Не знаю, предчувствовал ли беду Коля Рубцов? А вот его дед не только предчувствовал, но и написал в 1970 году провидческие строки: Я умру в крещенские морозы.
Я умру, когда трещат берёзы.
Но ведь известно и другое: каждый человек живёт ровно столько, сколько о нём помнят.
2006 г.
Кёнигсберг, так и не ставший Калининградом
Я возвращался из Калининграда, или Кёнига, как называют этот город местные жители, в самолёте, заполненном едва наполовину.
— Не сезон, а может, кризис, — объяснила стюардесса пассажиру, сидящему передо мной. — Но скоро всё изменится. У нас открывают русский Лас-Вегас. Слышали?
— Конечно, слышал, — ответил пассажир, — это, кажется, на самом западе области?
— Да, в районе посёлка Янтарный, — уточнила стюардесса. — Там будет одна из четырёх игорных зон России. А ещё хотят восстановить Королевский замок, и наш город станет привлекательнее для туристов.
— Ух, и залетаем, — засмеялся пассажир, беря из её рук стаканчик с соком.
— Минеральную воду, сок, вино, пиво? — уже обращаясь ко мне, спросила девушка в плотно облегающей стройную фигурку синей юбке и белой кофточке.
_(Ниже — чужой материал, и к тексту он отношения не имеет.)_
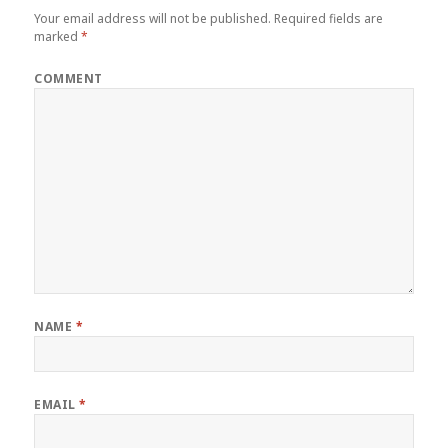
Your email address will not be published.
Required fields are
marked
*
COMMENT
NAME
*
EMAIL
*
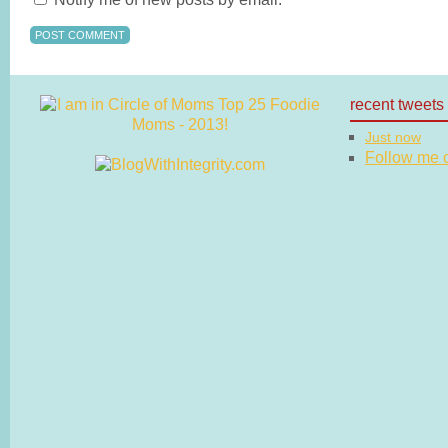
recent tweets
Just now
Follow me on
— Минеральную с газом, — сказал я и попытался вспомнить, который раз я был в Калининграде. Наверное, в десятый, и это моё посещение можно считать юбилейным.
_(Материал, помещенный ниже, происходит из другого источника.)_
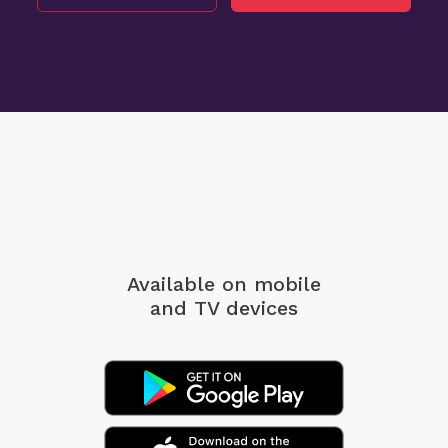
Available on mobile
and TV devices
Потом стал размышлять, очень ли изменился город с 1986 года, когда я в нём побывал впервые. И пришёл к выводу, что «очень», но как-то своеобразно: так и не обретя своего лица, он не смог вернуть прежнего строгого облика ганзейского города. «А нужно ли, чтобы этот облик возвращался? И возможно ли это?» — подумал я и, вспомнив о подарке, полученном накануне, извлёк из дорожной сумки увесистый, в глянцевой обложке фотоальбом с грустной, как мне показалось, фотографией на титуле: по брусчатке, укрываясь от мокрого снега зонтами, шли молодая женщина и девочка лет трёх-четырёх. Ещё был виден кусок не то крепостной, не то замковой стены и трамвайные пути.